“Do you want anything, Penelope?” she asked, and as she spoke she stretched out her hand to the mantel-piece, for the mandarin was a trifle out of his usual place. She moved him gently a little nearer the clock; Pennie’s expression changed to one of positive agony, and the mandarin’s head fell immediately with a sharp “click” on to the marble! Clasping her hands, Pennie turned involuntarily towards Ethelwyn. Now she must speak. But Ethelwyn was quite silent, and did not even turn her head. It was Miss Unity’s voice which broke the stillness.
“Child,” she said, “you have acted deceitfully.”
She fixed her eyes on Pennie, who flushed hotly, and certainly looked the very picture of guilt.
Of course Ethelwyn would speak now. But there was no sound from the window-seat.
Pennie twisted her fingers nervously together, her chest heaved, and something within her said over and over again: “I didn’t do it—I didn’t do it.” She had quite a struggle to prevent the little voice from making itself heard, and her throat ached with the effort; but she kept it down and stood before Miss Unity in perfect silence.
The latter had taken the broken head in her hand, and was looking at it sorrowfully.
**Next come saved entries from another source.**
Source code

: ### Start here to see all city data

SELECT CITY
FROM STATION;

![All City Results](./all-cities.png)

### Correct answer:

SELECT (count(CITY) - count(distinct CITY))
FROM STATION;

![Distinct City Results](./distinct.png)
“I valued this image, Penelope,” she went on, “and I grieve to have it destroyed. But I grieve far more to think you should have tried to deceive me. Perhaps I can mend the mandarin, but I can’t ever forget that you have been dishonest—nothing can mend that. I shall think of it whenever I see the image, and it will make me sad.”
The little voice struggled and fought in Pennie’s breast to make itself heard: “I didn’t do it, I didn’t do it,” it cried out wildly. With a resolute gulp she kept it down, but the effort was almost too great, and Miss Unity’s grave face was too much to bear. She burst into tears and ran out of the room. Then hurrying upstairs she plunged her head into the side of the big bed where she and Ethelwyn slept together, and cried bitterly. Unjustly accused, disappointed, betrayed by her best friend—the world was a miserable place, Pennie thought, and happiness impossible ever again. There was no one to take her part—Ethelwyn was deceitful and unkind; and as she remembered how she had loved and worshipped her, the tears flowed faster. How could she, could she have done it? Then looking back, she saw how wilfully she had shut her eyes to Ethelwyn’s faults, plain enough to everyone else. That was all over now: she had broken something beside the mandarin that day, and that was Pennie’s belief in her. It was quite gone; she could never love her the least little bit again, beautiful and coaxing as she might be; like the mandarin, she had fallen all the lower because she had once stood so high.
Then Pennie’s thoughts turned longingly towards home. Home, where they were all fond of her, and knew she was not a deceitful little girl. She was very sorry now to remember how she had neglected her brothers and sisters lately for her fine new friend, and how proud and superior she had felt.
“Oh,” she cried to herself in a fervour of repentance, “I never, never will care so much about ‘outsides’ again! Insides matter much the most.”